In my last blogpost, I showed some visualizations generated by usage data from our tool Mirador. These visualizations rely on the calculation of a “distance” between variables in a dataset, and Information Theory allows us to define such distance, as we will see below.

The notion of distance is essential to most visual representations of data, and we are intuitively– possibly innately– familiar with it. If we are in two or three dimensional space, we can use the Euclidean distance between two points `p_{1}=(x_{1}, y_{1})` and `p2=(x_{2}, y_{2})`, defined as `d(p_{1}, p_{2}) = sqrt((x_{1} – x_{2})^2 + (y_{1} – y_{2})^2)`, to determine the distance between any pair of points in the space.

But how do we define “distance” between more abstract entities, such as random variables?

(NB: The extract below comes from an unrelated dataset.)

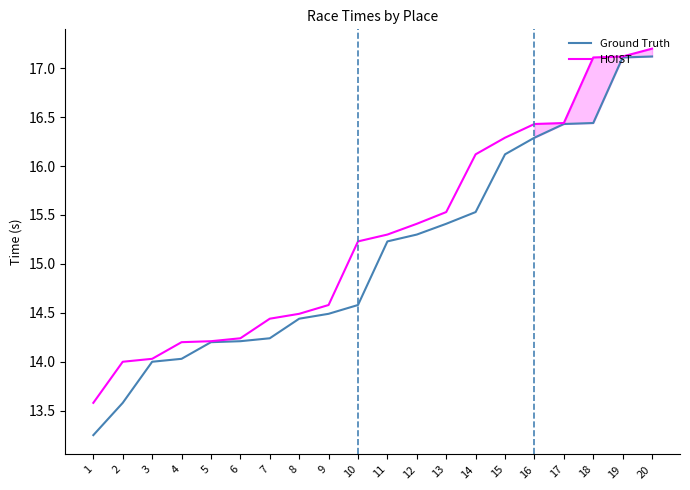

Is the value of HOIST at 5 greater than the value of Ground Truth at 4?

Yes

Mathematically, a distance function in an arbitrary set is a function that gives a real number for any pair of objects from the set, and satisfies the following “metric” properties:

- `d(p, p) = 0` for any `p`. The distance of any element with itself is always zero.
- `d(p, q) = 0` if and only if `p = q`. The distance between two objects can only be zero when the two objets are identical, and vice versa.
- `d(p, q) \leq d(p, w) + d(w, q)`. This last property is called the
*triangle inequality*, and geometrically means that the distance traversed between two objects `p` and `q` is always less than traversing through an intermediate object `w`:

Any function that satisfies these three properties is called a distance. The Euclidean distance discussed before is one such function, but there are other distance functions in 2-D or 3-D space that are not Euclidean, for example the Manhattan and Chebyshev distances.

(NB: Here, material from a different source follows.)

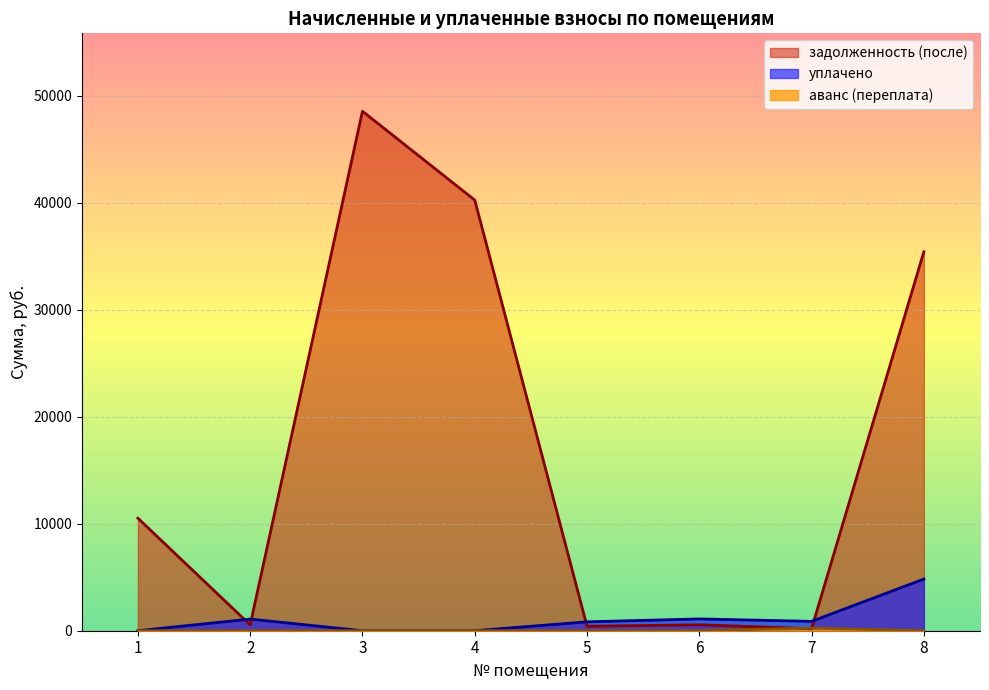

Reading left to right, what are all the values shown in this chart?

уплачено: 0.0	1088.3	0.0	0.0	831.9	1102.2	875.5	4831.0
аванс (переплата): 0.0	0.0	0.0	0.0	0.0	0.0	248.5	0.0
задолженность (после): 10518.6	544.1	48555.7	40252.2	415.9	551.1	189.2	35421.2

Thus, if we are in the 2-D or 3-D spaces there are several distance functions we can use to quantify how far apart are pairs of elements from each other. However, if we are working with sets of elements that are not 2-D or 3-D vectors, it can be harder to get a sense of “distance” between “points” in the space. I found it very interesting that we can actually define a proper distance function between arbitrary random variables. In a previous post, I did an informal introduction of the Shannon Entropy `H(X)`, a mathematical measure of the amount of “surprise” received upon measuring a random variable `X`. This definition led us to the concept of mutual information `I(X, Y)`, which quantifies the level of statistical dependency between two variables `X` and `Y`.

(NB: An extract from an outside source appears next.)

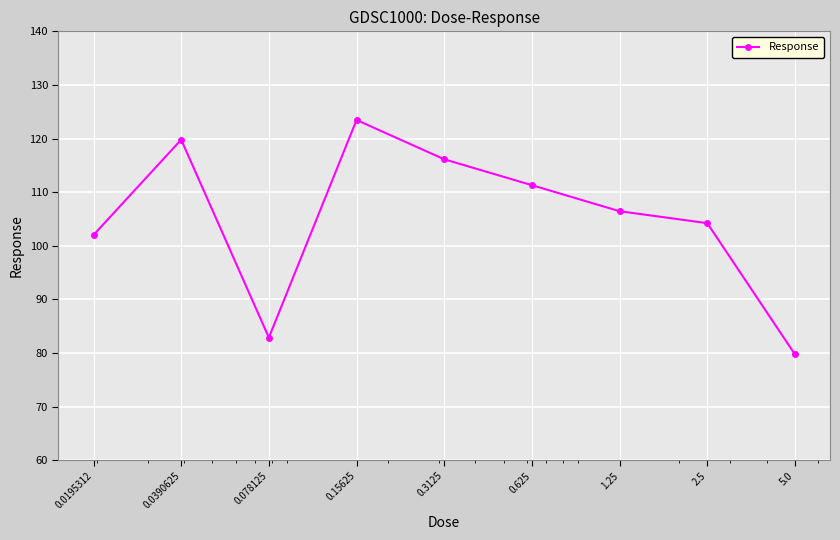

Is this an area chart (filled region under the line)?

No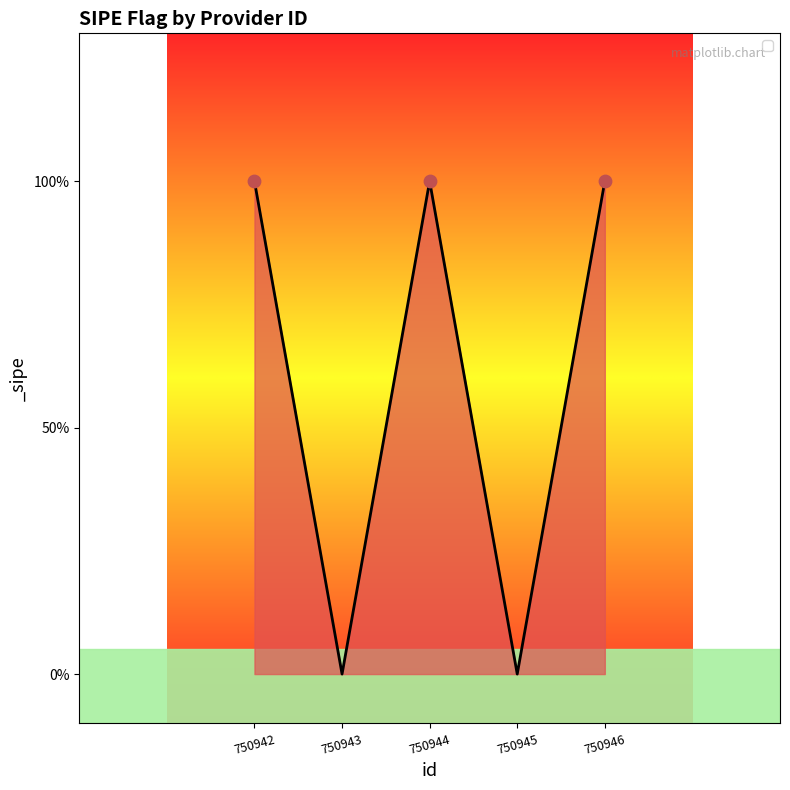

Between 750946 and 750944, which is larger?

750946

We concluded that `I(X, Y) = H(X) + H(Y) – H(X, Y)`, which we can visualize as the area shared between the marginal entropies `H(X)` and `H(Y)`, as depicted in this diagram.

The mutual information varies between `0`, when the two variables are independent, and `H(X, Y)`, when they are statistically identical. So what about the remainder of subtracting `I(X, Y)` from the joint entropy `H(X, Y)`? It is `0` when the variables are identical, and takes the maximum value `H(X, Y)` when they are totally unrelated. Could it be then that the following quantity:

`D(X, Y) = H(X, Y) – I(X, Y)`

is our distance function? We can use a simple Venn diagram to represent this function graphically:

The smaller the intersection is (the less correlated the variables are) then the larger the area of the disjoint pieces will be, and so the distance `D(X, Y)`. When the variables are entirely uncorrelated, then the intersection is empty and the distance reaches its maximum value `H(X, Y)`.

In order to find out, we need to prove that this function does indeed satisfy the three metric properties. From the Venn diagram itself we can quickly verify the first two: when the two circles are completely overlapping, then the difference between area of the intersection and the area of the union is exactly `0`, which means that `D(X, X) = 0`. We already discussed that if two variables are statistically identical then the mutual information is equal to the joint entropy and so `D(X, Y) = 0`. For the converse, we just need to note that if the area of the intersection is the same as that of the union, then the only possibility is that the two ellipses are coincident, hence `X = Y`.

The final part is to check the triangle inequality, meaning that we need to verify that:

`D(X, Y) \leq D(X, Z) + D(Z, Y)`

This looks like the most challenging step! However, we can put together a simple graphical proof inspired by the previous pictorial representation of our candidate distance function. Since this “informational distance” is precisely the portion of the joint entropy that is not shared between the two variables, we could represent the situation with three variables also via a Venn diagram as follows:

By hovering over the elements of the inequality, we can see that the sum `D(X, Z) + D(Z, Y)` is greater or equal than `D(X, Y)` since it covers the entire area of the union of the three circles, with the exception of the intersection between all of them.

This visual demonstration relies on identifying the circles with the Shannon entropies of each variable, and the intersecting areas with the corresponding mutual informations. Do you think this identification is valid? Send me an email if you have some thoughts about these assumptions, or any other comments!

# Additional reading

Check out this essay by Jim Bumgardner on Information Theory and Art, published on the Issue #3 of the Mungbeing online magazine.

And another good example of combining online text with interactive illustrations of statistical concepts, in this case on the topic of P-hacking.

# Implementation details

I used Processing and Miralib to generate the videos and images in the previous post, p5.js for the interactive snippets embedded in the blogpost, and MathJax for the mathematical formulas.